I don’t really know what google has said, I wasn’t really referring to them, but AR is plenty used in industry already.
There’s just some way to go left for consumer use, but we are getting there. 5G networks are also supposed to help our with the possibility, due to their increased capabilities.
Consumer grade AR is being worked on, and it is expected to become a big thing eventually.
I was referencing Google Glass, which was Google’s attempt to make a consumer grade AR, a decade ago. They also said that they would have Glass commercially rolled out within the decade. It failed, not for any technical reason, but because it looks stupid and it makes everyone around the person using AR feel awkward. It was universally ridiculed online, has no use case and it has no consumer market.
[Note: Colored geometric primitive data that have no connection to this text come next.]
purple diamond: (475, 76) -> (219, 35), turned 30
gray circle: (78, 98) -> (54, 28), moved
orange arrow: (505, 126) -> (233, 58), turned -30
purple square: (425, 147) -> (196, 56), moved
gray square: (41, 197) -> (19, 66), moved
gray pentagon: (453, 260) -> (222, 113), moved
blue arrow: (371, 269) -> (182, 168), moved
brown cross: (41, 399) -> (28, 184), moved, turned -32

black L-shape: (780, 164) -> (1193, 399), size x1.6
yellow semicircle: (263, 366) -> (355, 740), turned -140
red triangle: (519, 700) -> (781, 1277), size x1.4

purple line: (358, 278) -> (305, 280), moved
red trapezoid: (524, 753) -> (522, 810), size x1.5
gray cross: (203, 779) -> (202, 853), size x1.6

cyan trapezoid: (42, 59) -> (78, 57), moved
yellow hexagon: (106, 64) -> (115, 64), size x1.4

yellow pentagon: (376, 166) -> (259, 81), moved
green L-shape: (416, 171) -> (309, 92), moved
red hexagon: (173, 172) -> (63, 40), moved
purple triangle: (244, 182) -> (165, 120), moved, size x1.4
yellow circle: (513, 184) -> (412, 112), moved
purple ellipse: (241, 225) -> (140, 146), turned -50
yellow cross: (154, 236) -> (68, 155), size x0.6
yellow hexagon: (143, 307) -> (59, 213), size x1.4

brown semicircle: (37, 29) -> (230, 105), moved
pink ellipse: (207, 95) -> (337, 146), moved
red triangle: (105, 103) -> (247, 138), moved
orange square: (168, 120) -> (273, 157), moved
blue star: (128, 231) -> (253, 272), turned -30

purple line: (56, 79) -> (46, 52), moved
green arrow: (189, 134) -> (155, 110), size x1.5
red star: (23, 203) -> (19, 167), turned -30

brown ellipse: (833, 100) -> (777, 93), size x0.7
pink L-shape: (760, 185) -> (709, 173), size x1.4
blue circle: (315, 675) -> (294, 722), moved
As you said, it only has uses in industrial applications, because factory workers don’t have to care about fashion or aesthetics in general in their work place. But people are already uncomfortable with everyone having a camera and microphone in their pockets at all times. Now imagine that every single second of your day was potentially recorded, sent back to Google, analyzed, used to train an AI, minified to tailor ads to manipulate your behavior, which would be easy because you have a screen glued to your eye 24/7 already; and also potentially having it all shared with authorities without your consent, along with the faces and data of every single acquaintance and stranger you interacted with without their consent…yeah, that doesn’t sound like another step in the privacy dystopia we live in already.
But Apple is making the Vision Pro now, I’m sure a couple million of gullible consumers will shell out money for that. And maybe the AR era will finally come to us.
Those are all technical reasons though. Aesthetics are limited by the technology. And the glasses calling home more than it should is also a technical and regulatory reason.
It can absolutely be done while sidestepping all the concerns. Or better yet, have glasses running FOSS software.
But sure, those concerns are reasonable, but they are not fundamental to the technology itself, but to our societal reality. That stuff won’t get fixed by avoiding technology, only by societal change. And you can be sure that all kinds of stuff will be pushed into people if that societal change doesn’t happen, no matter whether it’s AR or not. (Just look at the recent trend of enshittification of everything).